FAQs
How is patient data, outcomes and follow-up recorded and managed?
A bespoke secure software package for the management of the HITH programme has been developed, this package will allow remote access to data for medical and nursing staff for the patient's bedside. This system will enable the provision of accurate reports using the RADS (Remote Access Data System). Up to date security and encryption ensure the confidentiality of all patient information.
Patient information will be uploaded into this system by the HITH nursing teams, this data will then allow other members of the team to asses and manage the care plan more efficiently.
This software will allow reports, patient notes, discharge summaries, and referrals to be generated according to the existing infrastructure of the relevant hospital.
If a patient requires re-assesment at a hospital, what is the procedure?
Data suggests that a percentage (between 4 and 6%) may require re admission to Hospital during while being cared for in the HITH programme. A re-admission protocol will be developed in consultation with the referring hospitals on an individual basis.
How are patients discharged from the service?
Patients will be discharged from the HITH service directly to their General Practitioner:
This discharge will be notified to the Out Patients department of the referring Hospital.To PCCC community based services such as home nursing or home help.

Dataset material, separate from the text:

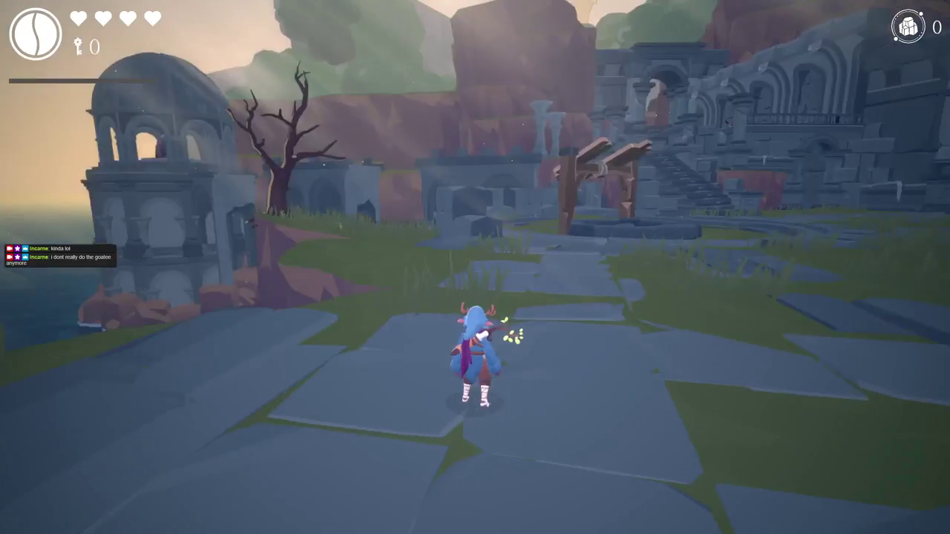
pyautogui.press('F10')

Discharged patients who require ongoing PCCC services will be formally notified by the HITH service to the local Care Co-ordinator via the Local Health Office.

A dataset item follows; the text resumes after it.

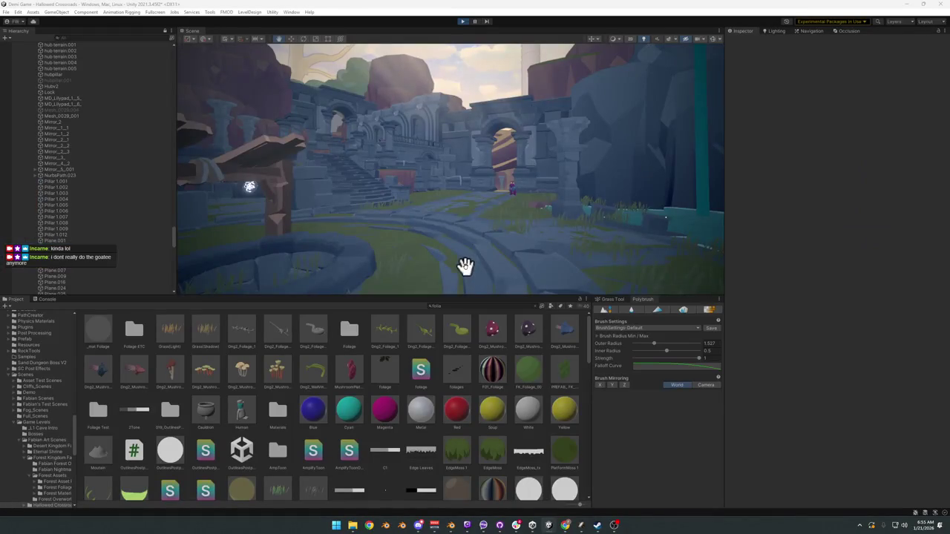
pyautogui.press('super')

How are patients transported?
As part of the HSE HITH service a dedicated fleet of Patient transport Vehicles is being provided, each referring hospital will have a vehicle attached to its Nursing team with the Nursing teams themselves transporting patients from emergency departments and wards to home. In the event that a patient requires specialised medical transport the usual Ambulances services will be utilised.
Are Medications and equipment provided?
Yes, all medication and equipment are provided by the HITH service. Patients referred from Hospitals will have a care plan agreed in consultation with the referring hospital Physician and initial doses of medication administered before discharge. Patients referred from the General practitioner will usually have their initial doses of medication delivered at the assessment centre.
Do patients remain under the care of the referring Physician?
All patients accepted into the HITH programme are deemed to be under the direct care of the Chief Medical Officer of the HITH service, while the actual care plan and required therapy will initially be the decision and prescription of the referring physician this therapy may be changed by the HITH physician in consultation with the referring Physician. At all times the best clinical interest of the patient is central to the operation of the service. All referring physicians will be readily able to contact the coordinating Nurse through the relevant channels to discuss or monitor patient progress.
Note: Admission of any patient into the HITH service will be notified to their general practitioners/consultant team on their acceptances into the HITH programme.
How are patients referred into the Programme?
Referrals into the programme are accepted via the Team coordinator attached to the Hospital. All relevant staff in the hospital setting will be able to readily contact this individual to discuss any particular patient regarding the HITH service. The coordinator will be contactable by Bleep and or Mobile telephone dependant on the infrastructure of the Hospital. Any specific enquiries regarding a patient referred from a particular hospital will be dealt with by the managing member of the HITH nursing team.
It is envisaged that the following personnel will be able to refer patients to the service via the dedicated coordinator:
- Respiratory & Emergency Consultants
- General practitioners
Note: senior nursing staff may suggest patients for inclusion in the programme but only a managing Physician can refer patients to the programme.
Once contacted, the coordinator will liaise with the relevant staff to process the patient into the service, this will include a “check list” regarding the inclusion and exclusion criteria (see attached) once the patient is deemed suitable for the HITH service by the managing Physician / team, the coordinator will arrange for the transport of the patient from the Hospital to their home for continuation of their treatment.
As this service will be adapted to suit local operating protocols these outlines can and will be adapted to facilitate smooth running and integration of the service on a local level.
A key contributor to the success of the programme is the interface between the HITH teams and the relevant staff of the referring Hospitals. A dedicated process of education and information regarding the service will be implemented at each referring site.